Skyline rocketry club to compete at nationals

For the third time in four years, the Skyline High School Physics/Rocketry Club has qualified for Team American Rocketry Challenge, their national competition which will take place outside of Washington, D.C. on May 10. The club is eager to beat its 2013 score, ranking them the 71st best rocket-launching team in the country.

For the third time in four years, the Skyline High School Physics/Rocketry Club has qualified for Team American Rocketry Challenge, their national competition which will take place outside of Washington, D.C. on May 10. The club is eager to beat its 2013 score, ranking them the 71st best rocket-launching team in the country.

The Team America Rocketry Challenge is an annual competition sponsored by the Aerospace Industries Association (AIA) and challenges students in grades 7–12 to work in groups to design, construct and launch a rocket built to specific requirements and to meet specific goals. The requirements and goals change each year. Participants, in addition to bragging rights, are competing for $60,000 in scholarships and prizes.

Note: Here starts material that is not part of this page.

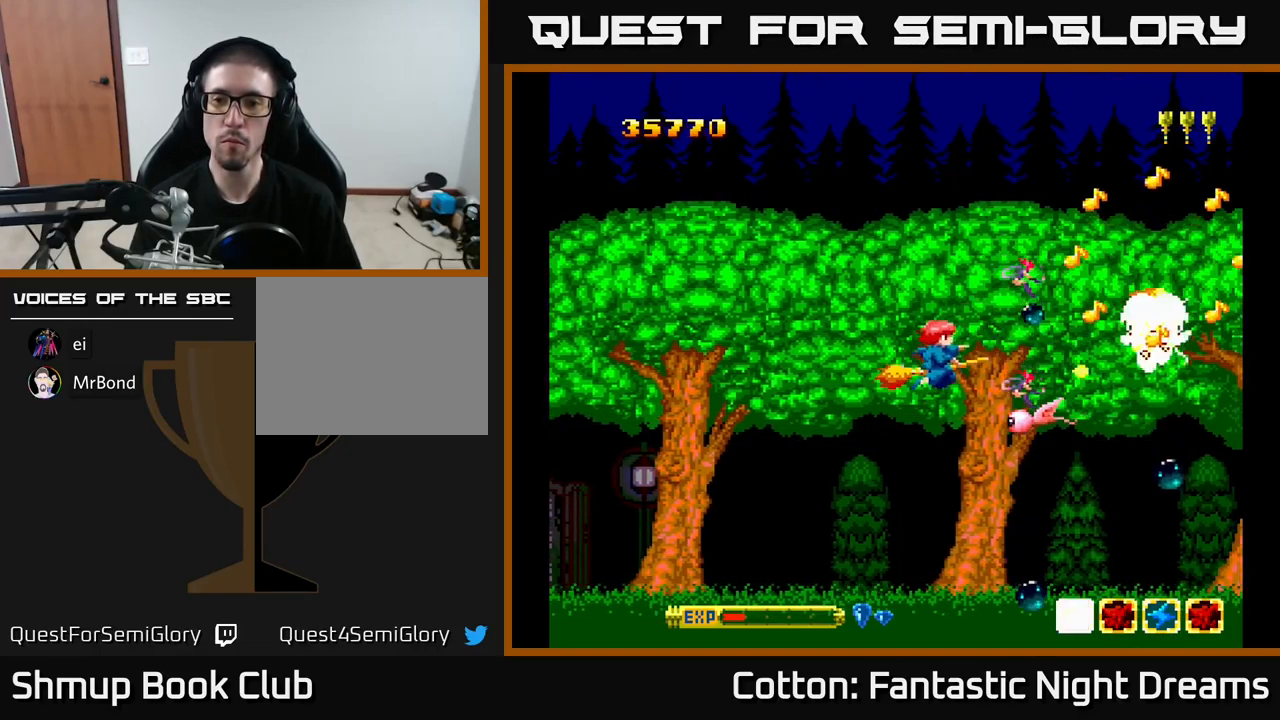
{"buttons": ["B", "Y"], "right_stick": "center", "events": [[33, "DPAD_LEFT", "up"], [150, "DPAD_LEFT", "down"], [350, "DPAD_LEFT", "up"], [483, "DPAD_DOWN", "up"]]}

Rebecca Fowler, physics club advisor, explained that this year’s competition goal was to fly two raw hens’ eggs in a rocket, with a mass of less than 650 grams, to an altitude of exactly 825 feet and stay in the air (from lift-off to landing) for 48 to 50 seconds. Skyline placed in the top 100, earning its spot in the national finals.

Fowler said that this year’s qualifying team includes five seniors and three sophomores. Three of the seniors have been on the team since they were freshmen and it is the third time they have qualified for the national competition.

“The kids have been working on the design since the beginning of the year,” Fowler said. “Most of first semester was filled with designing and doing computer simulation tests, as well as ordering materials. Just before the end of first semester, they began the actual construction of the rocket and it was completed by the end of February.”

Fowler said they had some challenges due to weather conditions, but they did get several launches off the ground with scores that were good enough for an invitation to the national fly-offs.

The rocketry club leaves May 8, with the national competition Saturday, May 10. Fowler said that Skyline is one of two schools in the state to qualify this year. The other is Newport High School in Bellevue.